-- Data section follows --

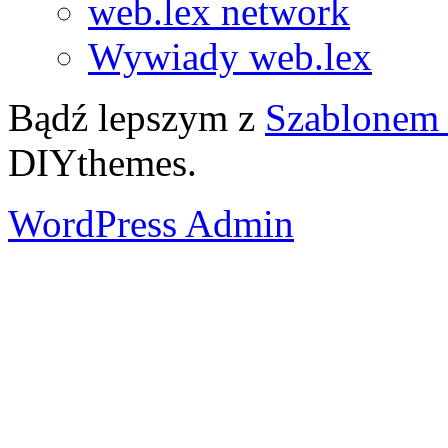
web.lex network
Wywiady web.lex
Bądź lepszym z
Szablonem 
DIYthemes.
WordPress Admin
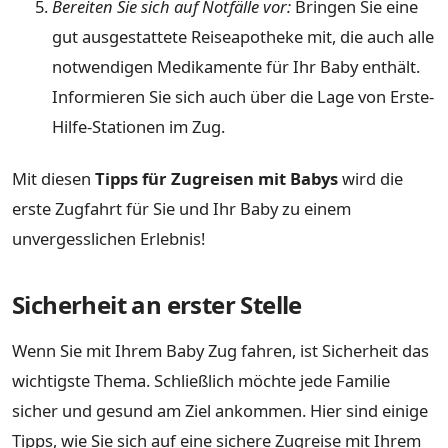
Bereiten Sie sich auf Notfälle vor:
Bringen Sie eine
gut ausgestattete Reiseapotheke mit, die auch alle
notwendigen Medikamente für Ihr Baby enthält.
Informieren Sie sich auch über die Lage von Erste-
Hilfe-Stationen im Zug.
Mit diesen
Tipps für Zugreisen mit Babys
wird die
erste Zugfahrt für Sie und Ihr Baby zu einem
unvergesslichen Erlebnis!
Sicherheit an erster Stelle
Wenn Sie mit Ihrem Baby Zug fahren, ist Sicherheit das
wichtigste Thema. Schließlich möchte jede Familie
sicher und gesund am Ziel ankommen. Hier sind einige
Tipps, wie Sie sich auf eine sichere Zugreise mit Ihrem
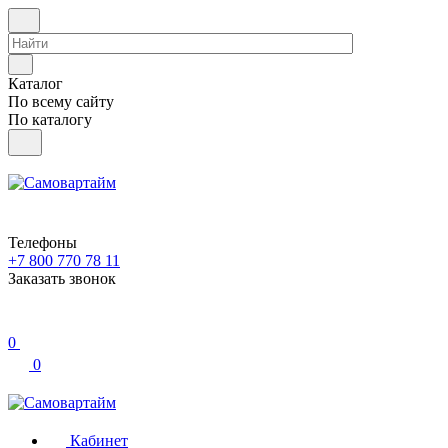
Каталог
По всему сайту
По каталогу
Телефоны
+7 800 770 78 11
Заказать звонок
0
0
Кабинет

-- Data section concluded --

Exercise objective: Keep the pictures out and repeat exactly the lines from the beginning of the data through the line that contains "wichtigste Thema. Schließlich", both ends included.

Reply:
web.lex network
Wywiady web.lex
Bądź lepszym z
Szablonem 
DIYthemes.
WordPress Admin
Bereiten Sie sich auf Notfälle vor:
Bringen Sie eine
gut ausgestattete Reiseapotheke mit, die auch alle
notwendigen Medikamente für Ihr Baby enthält.
Informieren Sie sich auch über die Lage von Erste-
Hilfe-Stationen im Zug.
Mit diesen
Tipps für Zugreisen mit Babys
wird die
erste Zugfahrt für Sie und Ihr Baby zu einem
unvergesslichen Erlebnis!
Sicherheit an erster Stelle
Wenn Sie mit Ihrem Baby Zug fahren, ist Sicherheit das
wichtigste Thema. Schließlich möchte jede Familie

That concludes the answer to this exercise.